Literally tens of thousands of students graduate each year from NYU (16K alone) and other colleges in the area. You're right that skilled workers don't sit around waiting for jobs to show up. They'll go to where the jobs are, which for tech still largely means the West Coast. And I say that as a NYC resident and tech entrepreneur. The tech scene in NY is weak, and non-existent across the river in LIC. Having an Amazon HQ in LIC would have been a great anchor around which to build a stronger startup scene: If your startup fails, hey, there's always Amazon to fall back on (instead of just the financial sector).

But I'm sure the students are actually grateful that they were spared from Amazon and living close to home, and that the Bay Area residents will continue to welcome each new batch with open arms!


As someone who worked as a software engineer in NYC for 6 years ~5 years ago, I couldn't disagree more strongly with your claim that the tech scene in NY is weak. It's second only to Silicon Valley when it comes to tech jobs.


It's second, but I do think it's weak relative to the size of the city and the unfulfilled potential of what it could be.

The NY metropolitan area is ~20M people, but it's clearly much weaker when it comes to tech than the bay area at only ~7M people (I'd say, a magnitude less in number of tech startups alone), and somewhat stronger than the Boston metro area at 4M but not significantly so. Having lived in all three (and now living in Manhattan for 4 years), I don't think for example there is significantly more tech meetups (maybe even less?) or startups (definitely numerically more, but not of better quality) than in Boston, while by numbers alone it should be a whole magnitude greater.


Seattle would like a word with you ;)


For the new grads, you're still getting tens of thousands of people moving out of campus housing and into the non-subsidized market, so it hardly seems different that bringing people from out of state.


So the ability for your own constituents children to stay in their own home state given choice and opportunities is now equivalent to Amazon bringing in 25K out-of-state employees. Gotcha. That is about as direct a FU from the "I got mine" boomer crowd and politicians that nixed this deal to the next generation as you can get.


So then, colleges are the problem, and they need to downsize, so that there are fewer grads?
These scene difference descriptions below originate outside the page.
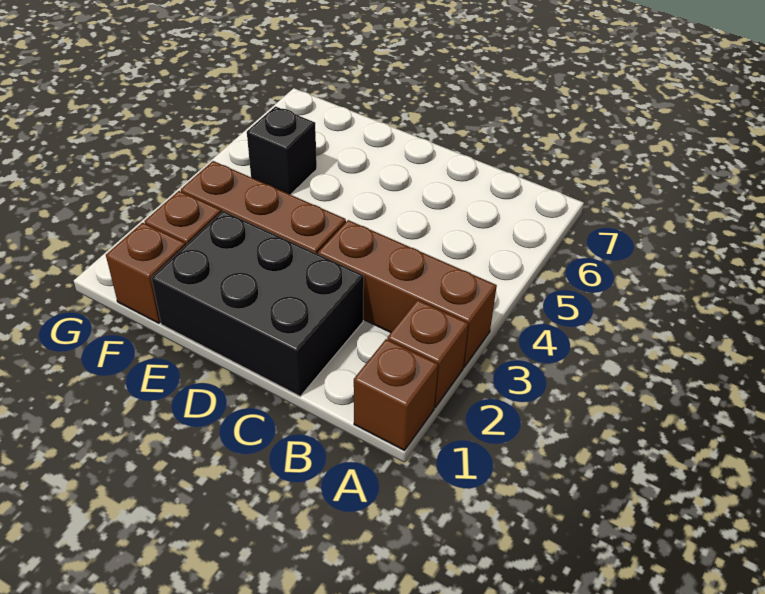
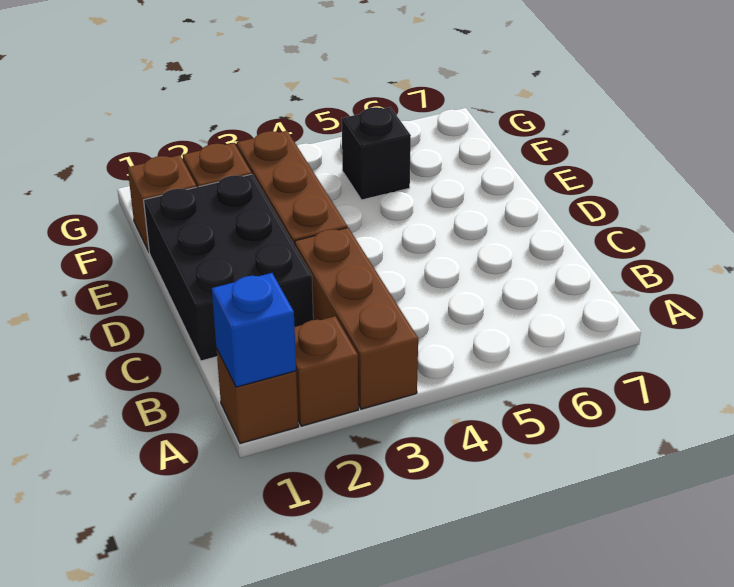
none -> blue 1x1 brick [212,273,296,387]

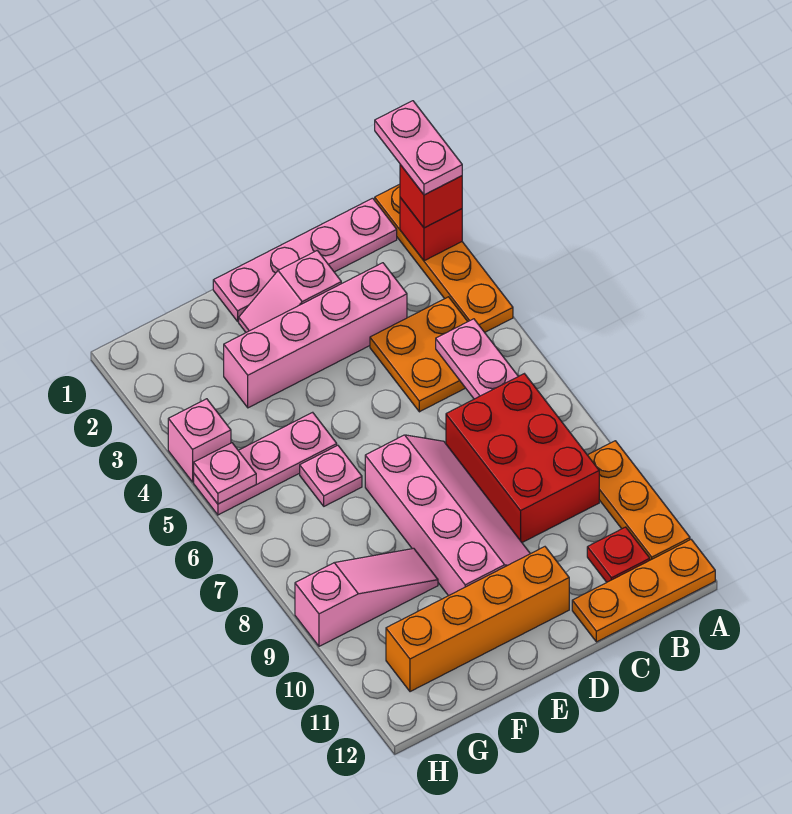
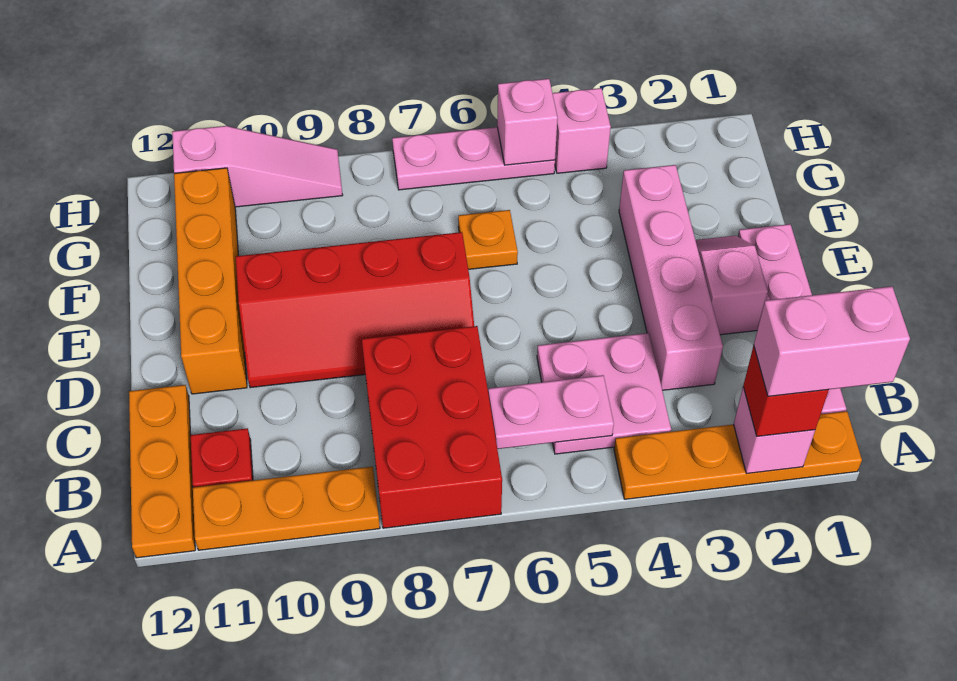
pink 1x2 plate [375,101,462,195] -> pink 1x2 brick [754,286,910,396]
red 1x1 brick [400,198,462,261] -> pink 1x1 brick [734,387,815,474]
orange 2x2 plate [370,297,468,412] -> pink 2x2 plate [537,333,671,454]
red 2x3 brick [446,374,599,542] -> red 2x3 brick turned to [362,326,502,528]
pink 2x4 slope [365,435,530,596] -> red 2x4 slope [236,232,474,388]
pink 1x3 plate [194,412,337,515] -> pink 1x3 plate turned to [392,127,555,190]
pink 1x1 plate [300,445,362,506] -> orange 1x1 plate [458,210,518,269]
pink 1x3 slope [295,548,438,646] -> pink 1x3 slope turned to [172,126,343,207]
pink 1x1 plate [194,443,256,504] -> pink 1x1 brick [497,79,558,165]

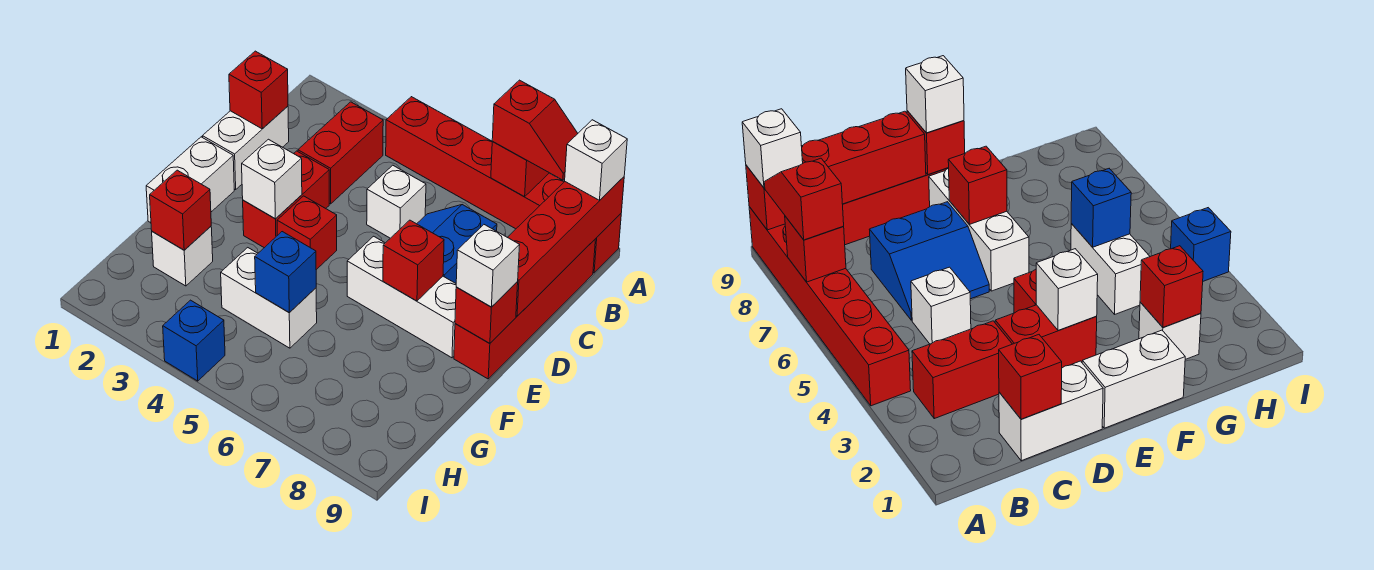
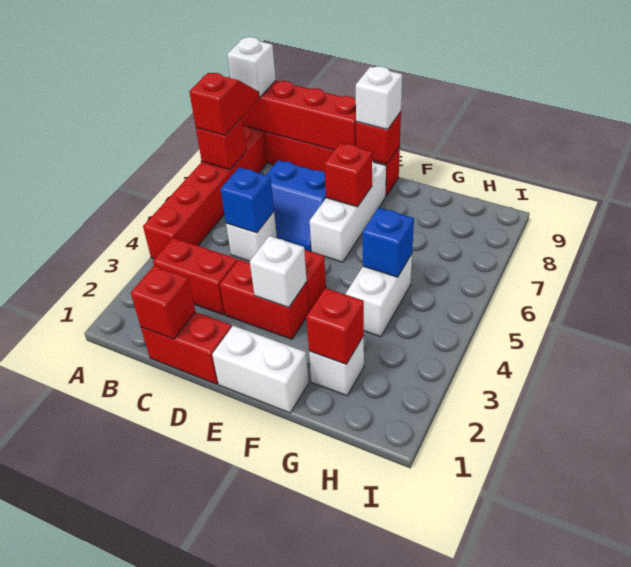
white 1x2 brick [202,106,289,190] -> red 1x2 brick [141,312,232,384]
blue 1x1 brick [163,300,225,381] -> blue 1x1 brick moved to [220,168,274,233]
> Amazon doesn't employ cleaners and other low skill workers. They contract those jobs out

Is this any different from how other companies do it?

> they'll be taking jobs from other organizations, like small businesses, who can't afford to compete with Amazon.

How many small businesses in LIC are competing with Amazon for business/workers? Does LIC even have tech jobs? I lived in NYC for 5 years working in tech, and I don't recall ever interviewing for a tech job in LIC.

> So, what's the benefit to new york?

25,000 jobs with $100k+ salaries. I get that there aren't enough native native New Yorkers to fill the jobs, but since when is NYC not a city of transplants? Amazon or not, this is already the state of things, and I don't see that changing. I mean LIC is already a ghost town of glass luxury residential apartment towers.

> the choice isn't 25000 jobs or no jobs. Its 25000 jobs with amazon and some number of jobs from other businesses. Other businesses will employ those high skill workers because there aren't enough to go around.

Is there a strong demand to build out jobs in LIC matching the 25k that Amazon would've? I'm not being facetious, genuinely wondering. I only went to LIC a few times, and my impression was that it seemed like a ghost town of glass luxury residential apartment towers. I don't recall seeing a thriving office/commercial center. Seems like everyone just commutes into Manhattan to work.